Thursday, July 15, 2004

well, fuck

i had a whole post written.
i stepped over to my kids' computer to load their new fucking computer game.
and twin B came over and deleted the post.
i don't know how he did it.
but i'm going to kill him.
--and i'm not kidding.

i just had him show me which key he pushed.
"Esc"
apparently that deletes a whole post.
fuck.

it wasn't even a very good post.
but i still spent time on it.
and time is valuable.
okay, my time might only be worth pesos, as opposed to yen, but still.
god DAMN it.

i was attempting to not bitch and moan about the fact that it's hard to concentrate with kids shows on.
and doing a good job of it, frankly.
i believe i said:
writing with that crap on is about as easy as running a marathon without training.
which then reminded me that my best friend, J, wanted me to start training for a marathon with her.
and of course i haven't been running much lately.
so i was berating myself for not stepping up to the challenge.
whatever.
it's a lost post and that's okay.
i'll move on.

for example...
my husband is the coolest.
my kids broke my dryer...
it's only about 2 years old, so it should NOT have worn out yet.
however...
they slam the door closed so much that they snapped off the little lever thingy.
the one that tells the dryer it's okay to turn on because the door's closed, etc?
so we ordered the new part but they said it would be FIVE motherfucking days.
i was...crestfallen...(what a kick ass word that is!!)
so he took the thing apart...
and made it work anyway.
he's my hero.

oh oh!
and here's the greatest thing to happen to me in a long time.
okay...
so, i grew up in maine, right?
and it's very humid there.
utah?
desert.
i have naturally curly hair, but without the humidity it's less curly.
it's fine, i'm used to it, etc.
well...
we decided to replace our central air with what's called a swamp cooler.
if you live in a desert area, you have probably heard of this.
if not, i'll recap: it's an evaporative cooling system--uses water to cool...
my house is now a tropical paradise.
well, not tropical (cuz it's pleasantly cold) and not a paradise...cuz my kids still live here...
but IT'S HUMID.
and guess what that means?
CURLY HAIR.
i'll get around to taking some pictures sometime, and i'll post them for comparison.

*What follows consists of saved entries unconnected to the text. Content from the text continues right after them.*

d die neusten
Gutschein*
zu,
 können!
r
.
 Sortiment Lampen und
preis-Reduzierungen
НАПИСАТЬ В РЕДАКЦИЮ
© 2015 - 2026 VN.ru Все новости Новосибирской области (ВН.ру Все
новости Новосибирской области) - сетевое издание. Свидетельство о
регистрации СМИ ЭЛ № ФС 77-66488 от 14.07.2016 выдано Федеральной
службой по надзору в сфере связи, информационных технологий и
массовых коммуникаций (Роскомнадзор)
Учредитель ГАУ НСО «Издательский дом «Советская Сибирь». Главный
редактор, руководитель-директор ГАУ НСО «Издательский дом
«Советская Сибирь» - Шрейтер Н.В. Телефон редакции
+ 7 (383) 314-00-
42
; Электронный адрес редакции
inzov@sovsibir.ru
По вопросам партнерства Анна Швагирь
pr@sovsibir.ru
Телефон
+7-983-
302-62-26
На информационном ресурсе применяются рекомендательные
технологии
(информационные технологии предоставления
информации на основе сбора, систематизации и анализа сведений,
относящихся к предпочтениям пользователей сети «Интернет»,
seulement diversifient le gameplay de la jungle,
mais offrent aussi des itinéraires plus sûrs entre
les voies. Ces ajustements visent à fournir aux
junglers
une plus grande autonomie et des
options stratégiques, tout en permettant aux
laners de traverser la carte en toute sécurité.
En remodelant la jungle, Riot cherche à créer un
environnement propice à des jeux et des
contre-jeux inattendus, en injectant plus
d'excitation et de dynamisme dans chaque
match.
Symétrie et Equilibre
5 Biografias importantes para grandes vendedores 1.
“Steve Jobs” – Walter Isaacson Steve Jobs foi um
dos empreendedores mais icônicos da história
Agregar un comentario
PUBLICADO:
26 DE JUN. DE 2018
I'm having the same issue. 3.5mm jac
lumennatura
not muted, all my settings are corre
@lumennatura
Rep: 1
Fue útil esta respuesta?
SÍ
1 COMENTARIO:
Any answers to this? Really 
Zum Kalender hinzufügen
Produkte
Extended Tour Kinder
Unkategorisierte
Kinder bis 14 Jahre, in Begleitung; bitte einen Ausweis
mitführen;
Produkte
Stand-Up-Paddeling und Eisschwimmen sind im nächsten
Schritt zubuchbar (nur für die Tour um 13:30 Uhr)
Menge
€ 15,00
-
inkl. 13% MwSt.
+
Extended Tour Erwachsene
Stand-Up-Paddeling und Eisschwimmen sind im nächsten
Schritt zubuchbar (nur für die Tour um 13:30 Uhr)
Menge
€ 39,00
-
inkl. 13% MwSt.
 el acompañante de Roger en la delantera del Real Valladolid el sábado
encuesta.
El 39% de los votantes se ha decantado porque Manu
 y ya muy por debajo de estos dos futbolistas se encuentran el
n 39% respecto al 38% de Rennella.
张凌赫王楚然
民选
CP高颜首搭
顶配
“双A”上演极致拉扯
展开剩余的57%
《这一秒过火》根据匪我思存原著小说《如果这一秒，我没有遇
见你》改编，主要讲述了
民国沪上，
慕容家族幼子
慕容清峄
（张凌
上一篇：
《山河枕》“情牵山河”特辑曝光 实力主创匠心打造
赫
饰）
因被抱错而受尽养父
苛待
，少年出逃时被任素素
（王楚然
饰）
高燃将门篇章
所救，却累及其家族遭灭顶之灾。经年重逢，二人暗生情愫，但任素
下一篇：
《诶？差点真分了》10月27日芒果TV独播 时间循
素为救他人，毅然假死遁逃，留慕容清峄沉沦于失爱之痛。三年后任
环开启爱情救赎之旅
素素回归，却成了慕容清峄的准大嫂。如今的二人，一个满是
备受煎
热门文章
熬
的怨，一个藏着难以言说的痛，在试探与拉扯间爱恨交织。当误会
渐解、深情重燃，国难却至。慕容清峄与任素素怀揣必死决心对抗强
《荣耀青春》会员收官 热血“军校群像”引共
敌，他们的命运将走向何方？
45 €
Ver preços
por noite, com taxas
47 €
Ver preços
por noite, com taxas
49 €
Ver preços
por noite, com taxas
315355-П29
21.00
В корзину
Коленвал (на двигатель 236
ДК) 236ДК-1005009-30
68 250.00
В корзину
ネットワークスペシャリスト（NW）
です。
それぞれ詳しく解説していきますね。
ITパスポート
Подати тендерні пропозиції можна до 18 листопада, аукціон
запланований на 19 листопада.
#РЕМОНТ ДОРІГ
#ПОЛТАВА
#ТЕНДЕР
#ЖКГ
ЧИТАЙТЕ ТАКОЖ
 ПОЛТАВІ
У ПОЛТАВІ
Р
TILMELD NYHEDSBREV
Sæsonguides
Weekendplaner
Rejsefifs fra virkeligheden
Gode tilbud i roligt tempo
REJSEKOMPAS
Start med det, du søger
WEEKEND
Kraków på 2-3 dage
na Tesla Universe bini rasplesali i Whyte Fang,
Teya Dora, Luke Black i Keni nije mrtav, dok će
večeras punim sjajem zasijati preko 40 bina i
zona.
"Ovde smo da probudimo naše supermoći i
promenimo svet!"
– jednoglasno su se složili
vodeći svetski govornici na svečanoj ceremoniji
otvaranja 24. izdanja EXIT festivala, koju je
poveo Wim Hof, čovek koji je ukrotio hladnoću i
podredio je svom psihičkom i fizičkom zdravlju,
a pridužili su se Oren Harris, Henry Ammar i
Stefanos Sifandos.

now that i've written all that, about my hair...
i feel like it may have been the most boring thing i've ever written.
and that's saying A LOT.
i do apologize.
but i hope you understand that i am giddy like a child at a circus at the way my hair looks now.

woke up this morning.
and when i got out of bed i noticed that my pj pants are on inside out.
yes...
that means what you think it means.
i don't think i've ever done that before, though.
putting them on inside out after a rendez vous.
(can it be called a rendez vous if you're married?? whatever.)
and the back of my hair was matted into oblivion.
heh.
it was a good night.
poor neighbors didnt' get any sleep.

tonight we're going to a place to do karaoke.
although, the place we were planning to go may have burned down yesterday.
we better find out first.

i feel like writing something non-lame.
in fact, tomorrow is friday, so i better not forget to write something special...
but RIGHT NOW i want to write something...

not something shallow.
not something boring.
not something bitchy.
maybe...
i could sink down into the bottom of my soul and see what's there?
probably just cobwebs and dust bunnies.
i know i haven't used the damn thing in a while.
...thought about selling it to ole what's his name back when i was in college and had no money.
it could have fetched quite a price, in those days...
it was pure and clean--not a speck on it, really.
now?
eh.
probably not as flawed as i think it is...
which reminds me of how glad i am to NOT be raising my kids in a religion that drowns a person in guilt.
what a stupid fucking way to grow up.

okay, i guess i've rambled on long enough.
you all have yourselves a great thursday.